§ EXERCISE INSTRUCTIONS: Your answer must be the exact lines of the listing below that run from the line with "República, Liberdade" to the line with "Підключити зараз", ends included, and no pictures.

**** MATERIAL SUPPLIED

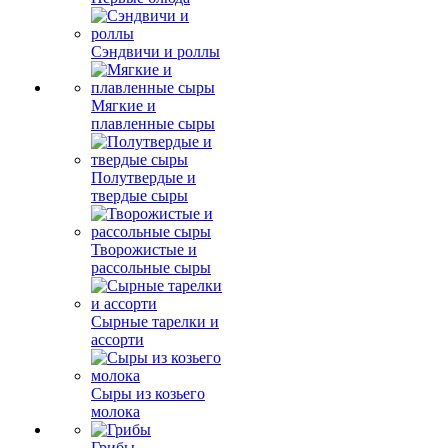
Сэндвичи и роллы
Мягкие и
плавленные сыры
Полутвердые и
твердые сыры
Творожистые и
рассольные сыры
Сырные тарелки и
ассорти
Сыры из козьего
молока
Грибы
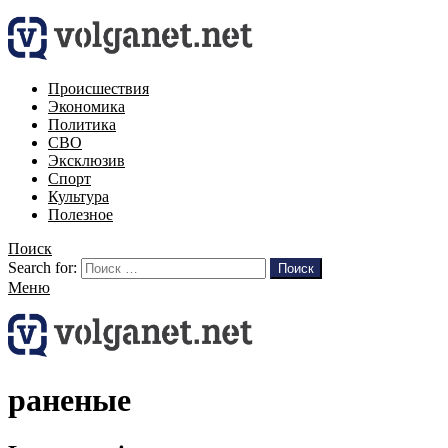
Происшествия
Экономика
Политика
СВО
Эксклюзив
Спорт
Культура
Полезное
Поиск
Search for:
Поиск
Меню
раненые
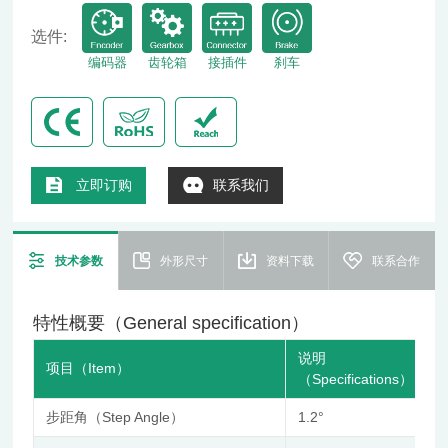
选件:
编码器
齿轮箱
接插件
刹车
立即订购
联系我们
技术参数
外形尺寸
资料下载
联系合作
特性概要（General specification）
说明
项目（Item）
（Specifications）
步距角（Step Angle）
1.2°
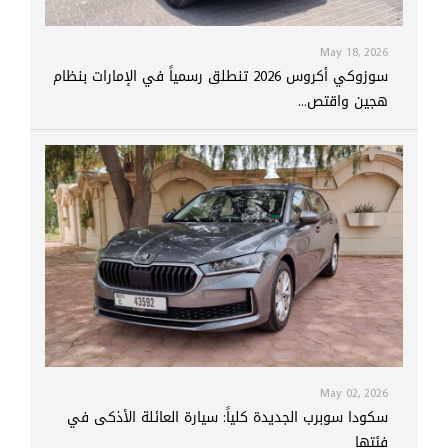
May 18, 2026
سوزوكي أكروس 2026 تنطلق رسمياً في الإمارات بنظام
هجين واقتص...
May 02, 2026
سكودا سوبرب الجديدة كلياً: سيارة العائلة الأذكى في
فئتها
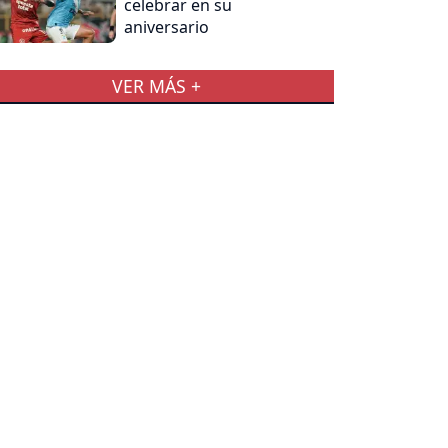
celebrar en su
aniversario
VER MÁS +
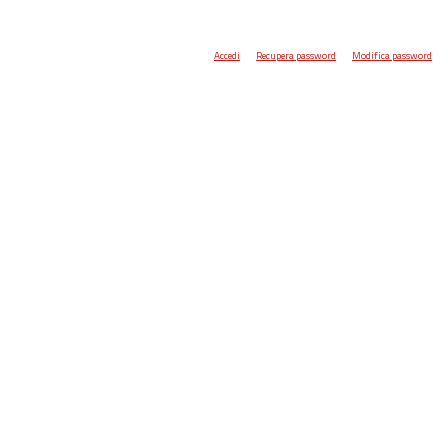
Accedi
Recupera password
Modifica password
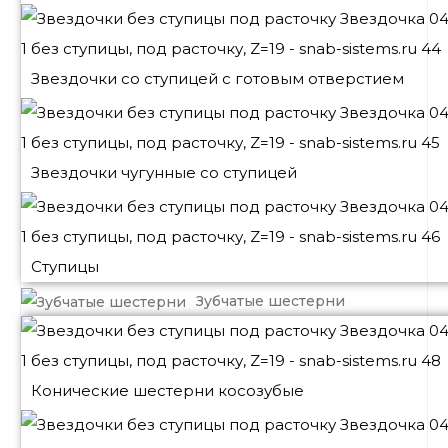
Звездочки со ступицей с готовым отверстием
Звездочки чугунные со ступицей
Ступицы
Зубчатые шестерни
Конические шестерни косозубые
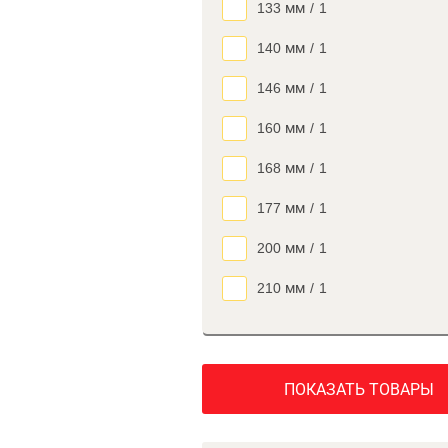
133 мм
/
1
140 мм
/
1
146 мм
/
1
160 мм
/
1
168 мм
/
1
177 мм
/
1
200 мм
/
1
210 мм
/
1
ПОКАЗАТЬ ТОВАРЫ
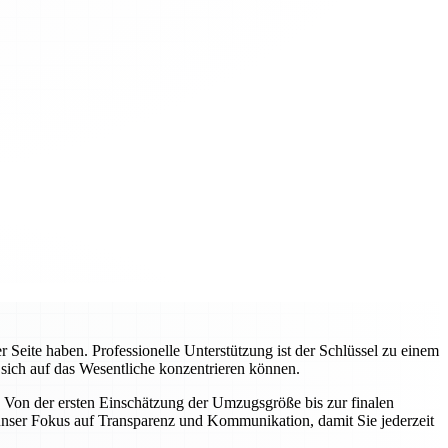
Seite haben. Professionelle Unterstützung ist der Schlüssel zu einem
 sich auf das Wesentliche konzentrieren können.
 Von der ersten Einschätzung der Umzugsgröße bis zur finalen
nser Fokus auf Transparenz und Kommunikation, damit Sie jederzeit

********
**** MATERIAL SUPPLIED

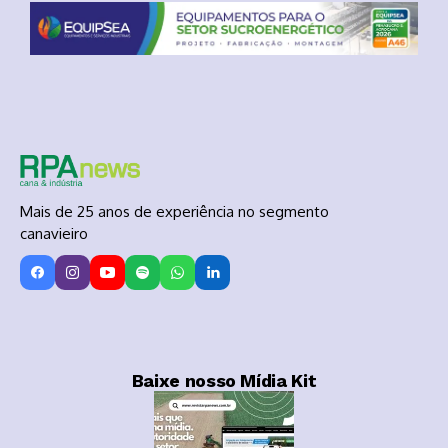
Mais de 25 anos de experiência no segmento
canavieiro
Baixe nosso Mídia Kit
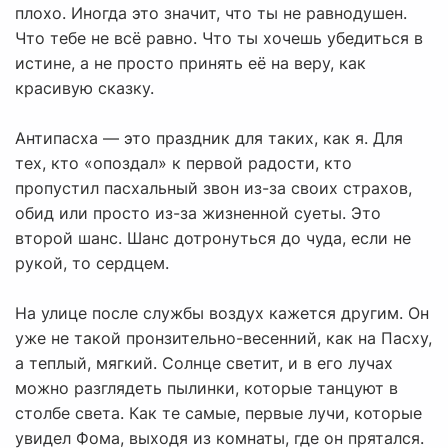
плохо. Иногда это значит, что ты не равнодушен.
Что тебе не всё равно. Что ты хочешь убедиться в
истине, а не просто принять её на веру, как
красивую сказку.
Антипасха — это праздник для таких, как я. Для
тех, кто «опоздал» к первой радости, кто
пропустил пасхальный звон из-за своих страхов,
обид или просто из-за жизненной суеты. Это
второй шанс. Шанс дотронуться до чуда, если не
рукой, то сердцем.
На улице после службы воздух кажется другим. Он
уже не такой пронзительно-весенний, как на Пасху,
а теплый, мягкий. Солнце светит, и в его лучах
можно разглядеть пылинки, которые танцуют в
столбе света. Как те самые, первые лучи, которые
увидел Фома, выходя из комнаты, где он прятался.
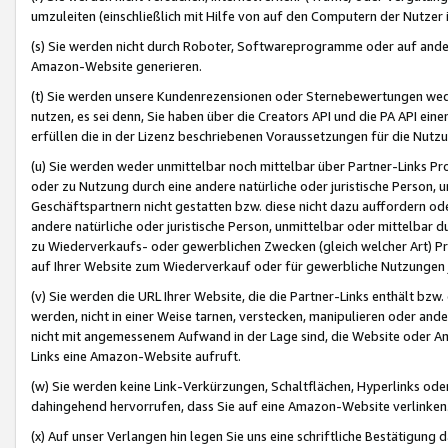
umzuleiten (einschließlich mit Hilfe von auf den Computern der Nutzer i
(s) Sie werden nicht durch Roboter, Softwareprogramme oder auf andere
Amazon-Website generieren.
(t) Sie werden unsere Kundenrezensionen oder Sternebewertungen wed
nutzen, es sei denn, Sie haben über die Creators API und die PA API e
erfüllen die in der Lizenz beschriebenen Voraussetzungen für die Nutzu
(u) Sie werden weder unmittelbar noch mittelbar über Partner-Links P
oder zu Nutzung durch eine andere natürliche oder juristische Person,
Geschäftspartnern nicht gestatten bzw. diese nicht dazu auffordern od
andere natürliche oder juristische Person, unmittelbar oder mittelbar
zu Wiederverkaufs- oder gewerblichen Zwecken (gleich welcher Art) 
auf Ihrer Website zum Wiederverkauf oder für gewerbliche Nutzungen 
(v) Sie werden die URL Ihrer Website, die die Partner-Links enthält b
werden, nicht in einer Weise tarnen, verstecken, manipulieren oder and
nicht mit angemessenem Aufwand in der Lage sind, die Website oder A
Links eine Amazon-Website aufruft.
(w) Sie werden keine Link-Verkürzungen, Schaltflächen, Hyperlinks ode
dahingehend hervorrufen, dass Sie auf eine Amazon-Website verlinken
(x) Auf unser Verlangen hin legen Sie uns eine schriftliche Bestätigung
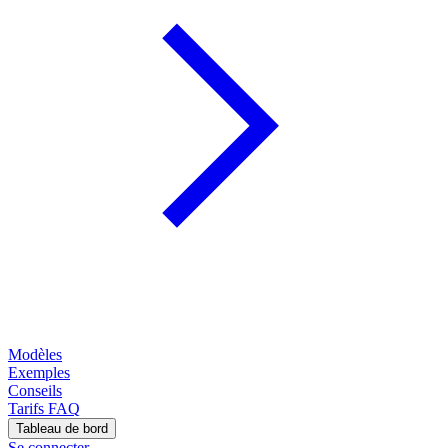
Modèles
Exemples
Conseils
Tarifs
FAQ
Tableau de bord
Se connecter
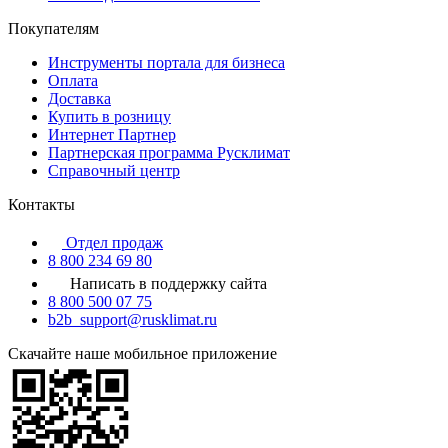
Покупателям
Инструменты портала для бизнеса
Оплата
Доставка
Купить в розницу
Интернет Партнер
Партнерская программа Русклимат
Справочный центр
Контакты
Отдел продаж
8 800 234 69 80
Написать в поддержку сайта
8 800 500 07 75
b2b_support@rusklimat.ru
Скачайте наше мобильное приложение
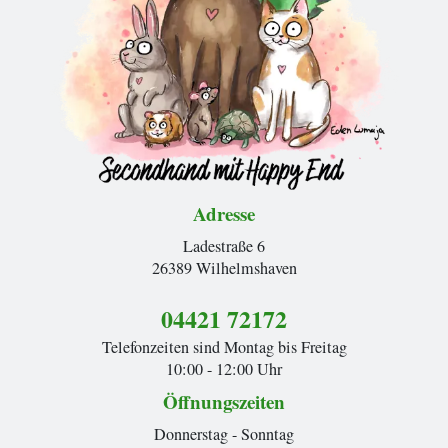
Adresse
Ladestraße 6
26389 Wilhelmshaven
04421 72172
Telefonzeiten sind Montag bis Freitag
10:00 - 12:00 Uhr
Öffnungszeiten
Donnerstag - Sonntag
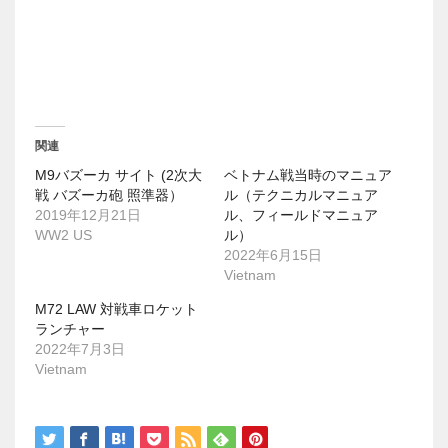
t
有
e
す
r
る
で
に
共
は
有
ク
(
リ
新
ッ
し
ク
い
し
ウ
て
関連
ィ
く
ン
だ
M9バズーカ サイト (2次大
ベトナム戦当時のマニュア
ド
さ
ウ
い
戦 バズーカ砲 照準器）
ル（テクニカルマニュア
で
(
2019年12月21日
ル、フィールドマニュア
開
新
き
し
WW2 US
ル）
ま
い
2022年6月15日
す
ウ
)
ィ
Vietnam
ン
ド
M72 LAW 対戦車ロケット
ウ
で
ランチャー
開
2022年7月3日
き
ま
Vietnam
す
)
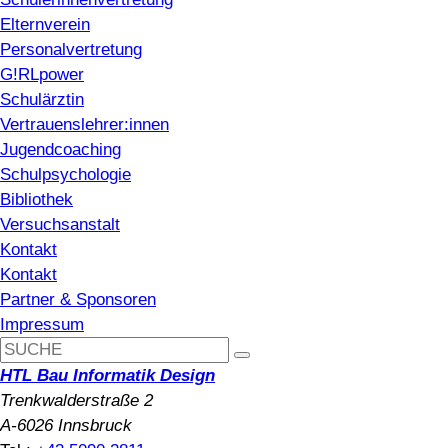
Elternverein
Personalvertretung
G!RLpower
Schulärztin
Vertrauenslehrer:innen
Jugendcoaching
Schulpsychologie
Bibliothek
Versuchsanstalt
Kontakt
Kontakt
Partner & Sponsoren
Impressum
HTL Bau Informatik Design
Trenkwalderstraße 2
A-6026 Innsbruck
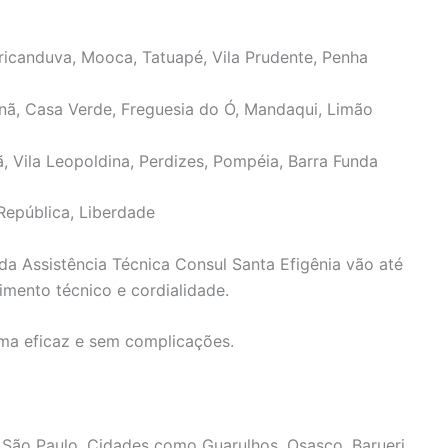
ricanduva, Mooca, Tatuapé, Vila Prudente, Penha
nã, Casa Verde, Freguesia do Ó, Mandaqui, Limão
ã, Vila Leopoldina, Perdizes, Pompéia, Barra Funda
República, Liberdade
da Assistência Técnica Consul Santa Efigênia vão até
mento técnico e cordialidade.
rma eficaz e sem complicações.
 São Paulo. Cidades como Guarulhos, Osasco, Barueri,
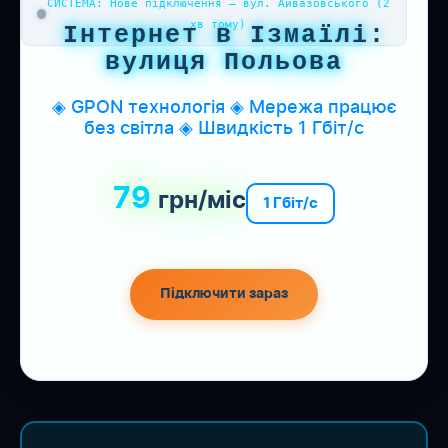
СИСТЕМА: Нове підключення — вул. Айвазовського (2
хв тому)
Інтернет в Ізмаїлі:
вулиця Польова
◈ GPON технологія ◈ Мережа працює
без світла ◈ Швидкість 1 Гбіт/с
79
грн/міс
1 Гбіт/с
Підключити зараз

********

§ OUTPUT BELOW:
República, Liberdade
da Assistência Técnica Consul Santa Efigênia vão até
mento técnico e cordialidade.
rma eficaz e sem complicações.
 São Paulo. Cidades como Guarulhos, Osasco, Barueri,
СИСТЕМА: Нове підключення — вул. Айвазовського (2
хв тому)
Інтернет в Ізмаїлі:
вулиця Польова
◈ GPON технологія ◈ Мережа працює
без світла ◈ Швидкість 1 Гбіт/с
79
грн/міс
1 Гбіт/с
Підключити зараз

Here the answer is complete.